Utilize a Performance Management Tool
Implementing a performance management tool is a great first step. A robust system will allow you to track employee progress and engagement on projects, check in regularly, and maintain ongoing conversations—all conveniently online. To make the most of a performance management tool, utilize the following steps:
- Implement 1-on-1 Strategy: Determine frequency (weekly is recommended), schedule recurring meetings (between 30 and 90 minutes), implement a form of documentation, and document the process expectations (when agendas should be sent and when follow-ups should be delivered).
- Conduct Regular 1-on-1s: The best way to discuss issues, develop relationships, and make sure employees’ goals are being met is by holding 1-on-1 meetings. We recommend conducting these over video calls (if possible) for better communication and connection.
- Document Discussion: Follow-up with necessary takeaways and next steps in detailed recaps. These follow-ups keep managers and direct reports on the same page and help track progress made week to week.
Make Yourself Available to Provide Feedback
Some managers believe that feedback leads to an uncomfortable work environment, so they shy away from the process altogether. But we know that employees want to receive more feedback, especially while working outside the office.
Working from home can be an isolating experience, but it doesn’t have to be. Let your employees know that you’re available—and if you aren’t immediately free, suggest times where you can connect either by video call or phone.
Ongoing communication offers several key benefits, including:
- Continuous coaching
- Growth-centric conversations
- Increased visibility and accountability
- Ability to address communication gaps
- Skill development and growth
Set Remote Work Expectations
Part of setting expectations for your direct reports relates to specific tasks and projects. It helps to make SMART Goals, which are specific, measurable, attainable, relevant, and timely. With these in place, both managers and direct reports know exactly what’s expected for any given project.

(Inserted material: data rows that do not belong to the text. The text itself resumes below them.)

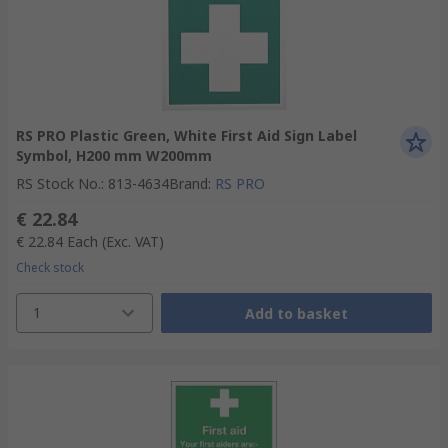
RS PRO Plastic Green, White First Aid Sign Label
Symbol, H200 mm W200mm
RS Stock No.
:
813-4634
Brand
:
RS PRO
€ 22.84
€ 22.84
Each
(Exc. VAT)
Check stock
1
Add to basket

Another, broader aspect of setting expectations while working remotely is simply communicating how you plan to work together without being in the same place. Some employees prefer to be given instructions and then left to their own devices to accomplish tasks, while others like to check in regularly with their direct reports to see how they’re progressing. Sometimes it’s a little of both, or somewhere in between.
Work with your team to understand what makes them tick. A person who typically works well one way in the office may prefer something totally different while remote; it’s up to managers to recognize, communicate, and set these individual expectations with each employee in order for them to be most successful.